Improperly-vented attics end up with air and moisture trapped inside them. During the summer, with the sun beating down on the roof, the temperatures in your attic can get as high as 160 F, forcing your air conditioner to work extra hard while baking the underside of your roofing and shingles—shortening their lifespan.
In cold weather, warm, moist air rising from your living area is trapped in your attic and will help melt the snow on your roof on sunny days. When the outside air temperature drops, this melted snow freezes into ice and eventually could cause an ice dam that will ruin your shingles and roof sheathing.
So What's a Ridge Vent?
A ridge vent is exactly what the name implies: it's a vent or opening installed in a continuous line along the peak or ridge of your roof. Installation requires removing the top inch or so of the roof on both sides of the peak, creating a long opening to be covered by the ridge vent.
The vent has screened openings to keep leaves and animals out and is covered with small shingles (called ridge caps) that match the shingles on the rest of the roof, making the ridge vent virtually invisible from the ground.
The continuous opening provides a totally passive and maintenance-free way to allow air migration from your attic.
Why Is a Ridge Vent Better Than Other Roof Vents?

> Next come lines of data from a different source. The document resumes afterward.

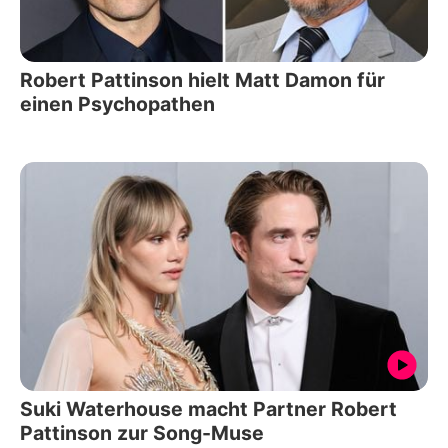
Robert Pattinson hielt Matt Damon für
einen Psychopathen
Suki Waterhouse macht Partner Robert
Pattinson zur Song-Muse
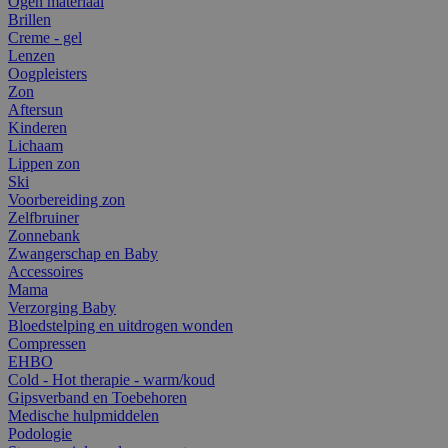
Ogen materiaal
Brillen
Creme - gel
Lenzen
Oogpleisters
Zon
Aftersun
Kinderen
Lichaam
Lippen zon
Ski
Voorbereiding zon
Zelfbruiner
Zonnebank
Zwangerschap en Baby
Accessoires
Mama
Verzorging Baby
Bloedstelping en uitdrogen wonden
Compressen
EHBO
Cold - Hot therapie - warm/koud
Gipsverband en Toebehoren
Medische hulpmiddelen
Podologie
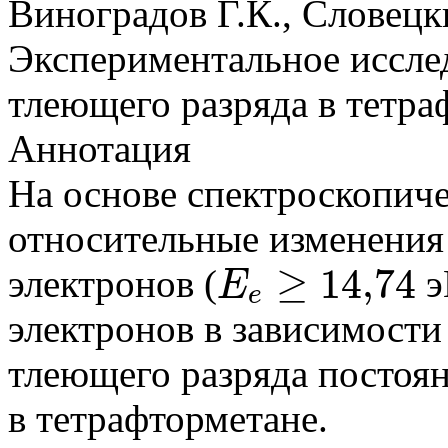
Виноградов Г.К., Словецк
Экспериментальное иссле
тлеющего разряда в тетра
Аннотация
На основе спектроскопич
относительные изменения
≥
14
,
74
электронов (
э
E
e
E
e
≥
14
,
74
электронов в зависимости
тлеющего разряда постоян
в тетрафторметане.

Although almost all homes have some form of attic ventilation, it is usually not enough to meet today's building standards, which call for proper attic ventilation to have a ratio of 300:1 (for every 300 square feet of floor space you should have 1 square foot of ventilation).

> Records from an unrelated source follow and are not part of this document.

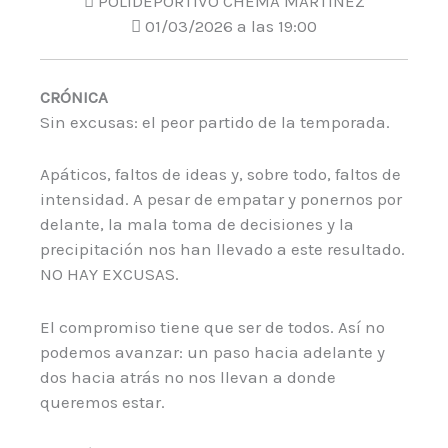
POLIDEPORTIVO CHEMA MARTINEZ
01/03/2026 a las 19:00
CRÓNICA
Sin excusas: el peor partido de la temporada.
Apáticos, faltos de ideas y, sobre todo, faltos de
intensidad. A pesar de empatar y ponernos por
delante, la mala toma de decisiones y la
precipitación nos han llevado a este resultado.
NO HAY EXCUSAS.
El compromiso tiene que ser de todos. Así no
podemos avanzar: un paso hacia adelante y
dos hacia atrás no nos llevan a donde
queremos estar.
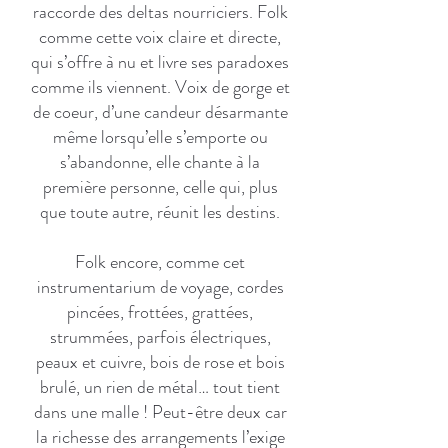
raccorde des deltas nourriciers. Folk
comme cette voix claire et directe,
qui s’offre à nu et livre ses paradoxes
comme ils viennent. Voix de gorge et
de coeur, d’une candeur désarmante
même lorsqu’elle s’emporte ou
s’abandonne, elle chante à la
première personne, celle qui, plus
que toute autre, réunit les destins.
Folk encore, comme cet
instrumentarium de voyage, cordes
pincées, frottées, grattées,
strummées, parfois électriques,
peaux et cuivre, bois de rose et bois
brulé, un rien de métal… tout tient
dans une malle ! Peut-être deux car
la richesse des arrangements l’exige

A ridge vent's continuous opening along the top edge of the roof allows a more-than-adequate amount of ventilation. In addition, since ridge vents don't have any moving or mechanical parts, they can't injure birds and never require periodic maintenance to stay working. Besides that, their being invisible means there are no unsightly vents sticking up from the roof.
Ridge Vents Need Air Flow to Provide Proper Attic Ventilation
A ridge vent can't work in isolation, and, for it to work properly, there needs to be a continuous flow of air from the bottom edge of the roof (in through the soffits) up to the peak of the roof. If the openings in the soffits are covered by insulation, blocking the airflow, the ridge vent can't work properly.